×

Gentari Go: An app to reduce range anxiety has bigger aspirations of becoming a clean energy changemaker

The app provides users access to over 1,500 EV charging points across the country

Gentari Go

Range anxiety, the fear of running out of charge that electric vehicle (EV) owners harbour, is set to become a non-issue, if this just-launched new app goes the whole hog. The Gentari Go app comes from the clean energy arm of Malaysian energy giant Petronas and is already live in India, as also countries in South East Asia like Thailand and Malaysia.

Designed as an integrated all-in-one customer experience platform that helps the environmentally conscious (or the eco-curious) an all-in-one customer experience platform to access clean energy offerings. Right now in India, the app provides users access to over 1,500 EV charging points across the country as well as provisions for checking out home solar solutions.
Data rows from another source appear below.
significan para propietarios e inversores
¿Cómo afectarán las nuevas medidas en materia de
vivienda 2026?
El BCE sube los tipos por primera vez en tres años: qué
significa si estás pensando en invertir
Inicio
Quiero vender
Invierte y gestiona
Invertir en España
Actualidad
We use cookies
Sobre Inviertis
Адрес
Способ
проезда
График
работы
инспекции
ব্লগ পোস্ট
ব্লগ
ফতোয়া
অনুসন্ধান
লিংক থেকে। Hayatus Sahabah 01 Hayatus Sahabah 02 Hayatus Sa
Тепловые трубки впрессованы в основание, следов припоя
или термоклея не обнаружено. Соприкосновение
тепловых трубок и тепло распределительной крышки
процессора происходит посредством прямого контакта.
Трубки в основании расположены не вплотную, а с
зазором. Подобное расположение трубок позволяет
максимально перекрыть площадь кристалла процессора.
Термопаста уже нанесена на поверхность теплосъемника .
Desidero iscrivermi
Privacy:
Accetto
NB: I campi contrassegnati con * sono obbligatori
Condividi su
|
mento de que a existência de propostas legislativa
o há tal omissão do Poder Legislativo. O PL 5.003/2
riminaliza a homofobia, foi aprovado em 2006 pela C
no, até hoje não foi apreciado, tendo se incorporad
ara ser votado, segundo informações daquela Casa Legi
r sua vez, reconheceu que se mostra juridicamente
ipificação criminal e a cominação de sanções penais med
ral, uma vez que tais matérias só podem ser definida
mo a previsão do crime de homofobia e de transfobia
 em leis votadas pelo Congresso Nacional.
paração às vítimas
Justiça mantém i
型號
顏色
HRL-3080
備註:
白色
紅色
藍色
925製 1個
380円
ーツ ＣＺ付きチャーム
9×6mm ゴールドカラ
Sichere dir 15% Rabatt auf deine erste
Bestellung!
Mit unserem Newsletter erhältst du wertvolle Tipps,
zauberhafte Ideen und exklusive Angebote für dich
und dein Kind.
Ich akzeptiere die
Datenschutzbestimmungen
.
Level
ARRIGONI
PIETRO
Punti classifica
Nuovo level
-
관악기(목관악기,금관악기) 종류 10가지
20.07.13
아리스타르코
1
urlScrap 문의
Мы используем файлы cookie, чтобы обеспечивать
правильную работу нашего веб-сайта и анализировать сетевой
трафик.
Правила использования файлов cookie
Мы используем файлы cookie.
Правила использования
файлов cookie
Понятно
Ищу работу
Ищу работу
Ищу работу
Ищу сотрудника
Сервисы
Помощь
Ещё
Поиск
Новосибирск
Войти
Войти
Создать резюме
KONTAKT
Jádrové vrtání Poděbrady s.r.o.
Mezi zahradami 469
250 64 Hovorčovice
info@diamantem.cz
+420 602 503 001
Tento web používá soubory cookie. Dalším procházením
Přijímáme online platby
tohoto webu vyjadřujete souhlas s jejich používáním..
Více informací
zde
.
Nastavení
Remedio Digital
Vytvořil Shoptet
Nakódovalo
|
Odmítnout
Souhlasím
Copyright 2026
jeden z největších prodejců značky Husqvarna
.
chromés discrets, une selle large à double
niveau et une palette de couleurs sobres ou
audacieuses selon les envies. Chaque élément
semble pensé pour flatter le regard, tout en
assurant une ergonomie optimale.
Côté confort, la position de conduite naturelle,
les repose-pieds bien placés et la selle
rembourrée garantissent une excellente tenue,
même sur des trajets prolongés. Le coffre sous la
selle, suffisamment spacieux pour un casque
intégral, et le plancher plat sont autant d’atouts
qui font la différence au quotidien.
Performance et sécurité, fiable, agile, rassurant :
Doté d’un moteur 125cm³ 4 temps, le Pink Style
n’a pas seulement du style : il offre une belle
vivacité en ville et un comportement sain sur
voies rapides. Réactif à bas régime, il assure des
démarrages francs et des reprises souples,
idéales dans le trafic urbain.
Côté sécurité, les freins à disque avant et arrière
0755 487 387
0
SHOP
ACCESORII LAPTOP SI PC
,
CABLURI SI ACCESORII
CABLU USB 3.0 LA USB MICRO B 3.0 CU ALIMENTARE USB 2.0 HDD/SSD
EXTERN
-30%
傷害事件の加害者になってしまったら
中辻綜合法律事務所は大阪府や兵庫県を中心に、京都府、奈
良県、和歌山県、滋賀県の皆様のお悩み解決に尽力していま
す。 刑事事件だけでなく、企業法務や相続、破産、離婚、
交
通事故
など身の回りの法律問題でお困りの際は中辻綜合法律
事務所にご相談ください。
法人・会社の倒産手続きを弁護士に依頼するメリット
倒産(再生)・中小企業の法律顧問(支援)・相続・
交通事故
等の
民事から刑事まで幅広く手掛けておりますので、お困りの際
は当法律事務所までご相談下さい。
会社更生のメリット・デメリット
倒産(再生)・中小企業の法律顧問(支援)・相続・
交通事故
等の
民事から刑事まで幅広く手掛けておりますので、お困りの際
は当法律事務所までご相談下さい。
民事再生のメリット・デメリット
On the anvil: in-app booking for test driving electric vehicles from leading brands across India.

“Within the business, we are trying to unify all options (and cater to) the lifestyle changes that an EV user would want,” Gentari Green Mobility India CEO Nikhil Thomas told THE WEEK, “Those are the things that we’re trying to add on to the app rather than just becoming a discovery platform for charge points.”

The vision is big, to provide anything from the complete electric vehicle discovery-testing-to-buying process to become the go-to for locating charging points anywhere in the country. But for now, the company evidently wants to go slow and steady as electric mobility is still an evolving sector in the country.

Gentari already has a thriving e-VaaS (electric vehicle as a service) business whereby it provides vehicles, three-wheelers mostly, for last mile delivery operators of e-commerce platforms like Swiggy and Amazon, and the eventual idea is to integrate ‘anything clean energy’ into the app, making it an all-in-one.

“We’re targeting both influencing lifestyle changes (towards sustainability) as well as consistent business and consistent returns,” Nikhil explained, “But (first step) is making consumers interested, getting them hooked on to the platform. The EV industry is evolving (and) the app is also evolving (as) we need to kind of keep pace with the evolution of the EV industry.”

Gentari hopes the app will offer a multiplier effect to its physical-world business in India which include VaaS as well as charging points as a service. In fact, while it has tied up with charging infra companies like Numocity, Static and ChargeZone, more than one-fifth of the 1,500 chargers presently available on the app are owned by Gentari itself.

But as clean mobility achieves traction in the country, Gentari Go hopes to be the Industry touchstone, adding more partners and more services. That would include perhaps even becoming the ‘Uber’ of clean energy, considering its core VaaS business already involves leasing out electric vehicles, though presently only to other businesses. 

“Ride hailing comes with the additional complexity of how do you manage drivers and all that, right? So, we don't have that capability right now to do it. But maybe in the future, if it makes sense, if that's the only way for, you know, electrifying India, then we'll have to think,” Nikhil said.